Adam Małysz wraz z zespołem RMF Caroline Team wyruszył do Ameryki Południowej, gdzie na początku 2012 roku weźmie udział w Rajdzie Dakar. O trzydziestogodzinnej podróży mówił przed wylotem z uśmiechem: "Jestem już rutyniarzem, bo częste podróże spowodowały, że nie mam z tym problemów. Trzeba zabrać film czy książkę".

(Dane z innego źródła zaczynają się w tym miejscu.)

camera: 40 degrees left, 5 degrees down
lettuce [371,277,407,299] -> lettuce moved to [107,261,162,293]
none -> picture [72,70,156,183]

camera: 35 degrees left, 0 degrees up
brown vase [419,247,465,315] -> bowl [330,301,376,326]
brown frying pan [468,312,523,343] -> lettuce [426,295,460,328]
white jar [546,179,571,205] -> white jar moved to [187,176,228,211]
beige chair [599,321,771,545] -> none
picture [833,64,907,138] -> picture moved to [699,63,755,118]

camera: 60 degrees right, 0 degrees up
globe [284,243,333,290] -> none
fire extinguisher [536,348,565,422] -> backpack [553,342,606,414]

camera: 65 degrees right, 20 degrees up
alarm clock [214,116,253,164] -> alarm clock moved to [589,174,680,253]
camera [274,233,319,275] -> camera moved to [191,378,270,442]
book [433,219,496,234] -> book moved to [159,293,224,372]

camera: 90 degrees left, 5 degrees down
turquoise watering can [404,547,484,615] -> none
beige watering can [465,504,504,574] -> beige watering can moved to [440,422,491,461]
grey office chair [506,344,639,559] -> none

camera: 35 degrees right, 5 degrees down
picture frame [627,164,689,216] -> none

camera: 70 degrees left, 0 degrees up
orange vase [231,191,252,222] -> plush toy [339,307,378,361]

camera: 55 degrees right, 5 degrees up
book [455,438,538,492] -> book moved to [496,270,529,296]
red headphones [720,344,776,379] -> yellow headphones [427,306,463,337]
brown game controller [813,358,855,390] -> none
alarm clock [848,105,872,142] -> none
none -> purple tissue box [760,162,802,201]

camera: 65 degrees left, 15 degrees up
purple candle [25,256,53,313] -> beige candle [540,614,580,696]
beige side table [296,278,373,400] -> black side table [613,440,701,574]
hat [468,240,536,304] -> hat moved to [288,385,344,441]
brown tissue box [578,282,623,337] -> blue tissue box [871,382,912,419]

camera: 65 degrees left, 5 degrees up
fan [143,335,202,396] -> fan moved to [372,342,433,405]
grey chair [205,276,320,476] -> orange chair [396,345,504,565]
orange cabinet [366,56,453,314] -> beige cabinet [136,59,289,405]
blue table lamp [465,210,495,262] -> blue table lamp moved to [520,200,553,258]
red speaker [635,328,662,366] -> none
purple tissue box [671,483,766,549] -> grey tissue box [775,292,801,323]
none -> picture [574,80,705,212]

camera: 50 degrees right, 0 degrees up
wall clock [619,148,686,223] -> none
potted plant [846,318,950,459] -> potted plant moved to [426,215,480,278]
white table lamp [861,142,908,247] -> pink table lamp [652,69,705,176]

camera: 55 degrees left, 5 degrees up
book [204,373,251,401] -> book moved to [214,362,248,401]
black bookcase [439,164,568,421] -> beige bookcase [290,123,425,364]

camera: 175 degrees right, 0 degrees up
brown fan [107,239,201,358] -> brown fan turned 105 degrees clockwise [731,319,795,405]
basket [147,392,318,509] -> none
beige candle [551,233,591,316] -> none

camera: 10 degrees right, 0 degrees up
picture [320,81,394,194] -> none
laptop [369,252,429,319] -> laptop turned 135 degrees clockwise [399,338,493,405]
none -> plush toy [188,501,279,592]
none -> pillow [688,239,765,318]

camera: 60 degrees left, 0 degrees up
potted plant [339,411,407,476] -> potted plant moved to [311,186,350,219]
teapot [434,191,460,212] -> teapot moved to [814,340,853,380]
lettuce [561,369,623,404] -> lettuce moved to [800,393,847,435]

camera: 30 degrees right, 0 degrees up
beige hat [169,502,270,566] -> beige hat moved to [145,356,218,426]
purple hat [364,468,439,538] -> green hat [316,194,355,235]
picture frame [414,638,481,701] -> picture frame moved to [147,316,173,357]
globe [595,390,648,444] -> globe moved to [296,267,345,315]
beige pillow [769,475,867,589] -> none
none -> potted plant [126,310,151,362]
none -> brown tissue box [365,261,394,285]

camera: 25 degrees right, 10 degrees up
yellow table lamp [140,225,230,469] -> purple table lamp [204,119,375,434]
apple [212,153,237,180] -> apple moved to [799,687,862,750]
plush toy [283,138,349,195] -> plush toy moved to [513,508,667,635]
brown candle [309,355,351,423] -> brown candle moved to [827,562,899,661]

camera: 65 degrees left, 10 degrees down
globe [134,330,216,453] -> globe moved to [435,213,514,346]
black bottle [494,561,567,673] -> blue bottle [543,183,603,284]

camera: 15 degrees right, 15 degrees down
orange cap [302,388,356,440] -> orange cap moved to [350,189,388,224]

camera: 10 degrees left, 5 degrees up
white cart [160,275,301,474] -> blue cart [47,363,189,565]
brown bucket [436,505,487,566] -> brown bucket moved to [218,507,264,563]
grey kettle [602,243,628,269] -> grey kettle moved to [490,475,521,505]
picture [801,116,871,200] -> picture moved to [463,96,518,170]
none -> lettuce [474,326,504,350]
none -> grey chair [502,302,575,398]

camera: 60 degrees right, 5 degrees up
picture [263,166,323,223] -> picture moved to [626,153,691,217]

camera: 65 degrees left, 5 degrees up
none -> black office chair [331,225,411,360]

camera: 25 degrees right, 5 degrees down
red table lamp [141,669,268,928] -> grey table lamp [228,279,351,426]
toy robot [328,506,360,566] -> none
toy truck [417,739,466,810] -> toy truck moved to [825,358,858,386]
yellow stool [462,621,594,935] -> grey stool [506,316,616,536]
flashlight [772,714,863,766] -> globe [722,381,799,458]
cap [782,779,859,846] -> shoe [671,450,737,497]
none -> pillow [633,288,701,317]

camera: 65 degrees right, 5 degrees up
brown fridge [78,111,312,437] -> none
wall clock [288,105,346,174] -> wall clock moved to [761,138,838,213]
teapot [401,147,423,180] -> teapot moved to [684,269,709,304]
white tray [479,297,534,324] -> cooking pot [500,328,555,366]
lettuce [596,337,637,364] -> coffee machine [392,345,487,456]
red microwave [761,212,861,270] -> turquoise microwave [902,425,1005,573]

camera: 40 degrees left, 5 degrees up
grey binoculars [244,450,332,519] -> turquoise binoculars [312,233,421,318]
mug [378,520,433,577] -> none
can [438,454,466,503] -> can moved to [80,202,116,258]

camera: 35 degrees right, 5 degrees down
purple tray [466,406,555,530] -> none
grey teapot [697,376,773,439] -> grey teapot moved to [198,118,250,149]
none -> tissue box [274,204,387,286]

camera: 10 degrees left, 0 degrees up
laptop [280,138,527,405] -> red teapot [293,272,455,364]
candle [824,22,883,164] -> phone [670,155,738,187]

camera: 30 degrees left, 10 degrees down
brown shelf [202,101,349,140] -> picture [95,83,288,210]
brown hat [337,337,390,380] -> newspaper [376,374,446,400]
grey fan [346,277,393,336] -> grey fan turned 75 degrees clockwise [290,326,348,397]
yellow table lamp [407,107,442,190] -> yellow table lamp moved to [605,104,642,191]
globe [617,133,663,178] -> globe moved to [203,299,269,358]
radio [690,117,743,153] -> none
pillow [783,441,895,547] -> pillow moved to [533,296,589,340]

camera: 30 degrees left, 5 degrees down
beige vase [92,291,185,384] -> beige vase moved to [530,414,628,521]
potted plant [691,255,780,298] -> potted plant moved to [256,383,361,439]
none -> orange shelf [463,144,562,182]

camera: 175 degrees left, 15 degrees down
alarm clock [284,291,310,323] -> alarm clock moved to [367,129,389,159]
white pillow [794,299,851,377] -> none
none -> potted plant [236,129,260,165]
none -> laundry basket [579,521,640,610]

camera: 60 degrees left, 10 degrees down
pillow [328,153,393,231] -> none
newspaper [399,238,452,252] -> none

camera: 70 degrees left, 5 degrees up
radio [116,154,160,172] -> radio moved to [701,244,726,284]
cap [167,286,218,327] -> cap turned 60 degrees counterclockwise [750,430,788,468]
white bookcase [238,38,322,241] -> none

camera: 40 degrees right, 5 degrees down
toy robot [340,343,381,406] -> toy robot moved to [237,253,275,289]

Kilka dni temu były najlepszy polski skoczek, a teraz kierowca rajdowy po raz kolejny podkreślał, że do Ameryki Południowej nie leci po zwycięstwo. Nie wybieram się na Dakar, by wygrać, bo wiem, że to niemożliwe. Nikt za pierwszym razem tej sztuki nie dokonał. Chcę przetrwać - przyznawał.
Rajd wystartuje 1 stycznia z Mar Del Plata. Trasa wiedzie przez Argentynę i Chile do Peru. Meta - 15 stycznia w Limie. Zespoły, które pokonają całą trasę, będą miały za sobą ponad 9 tysięcy kilometrów, wiodących przez piaski pustyni, wietrzne i ośnieżone stoki Andów oraz kamieniste bezdroża między Atlantykiem a Pacyfikiem.
Małysz, startujący w barwach RMF Caroline Team, pojedzie Mitsubishi Pajero w duecie z siedmiokrotnym uczestnikiem Rajdu Dakar Rafałem Martonem.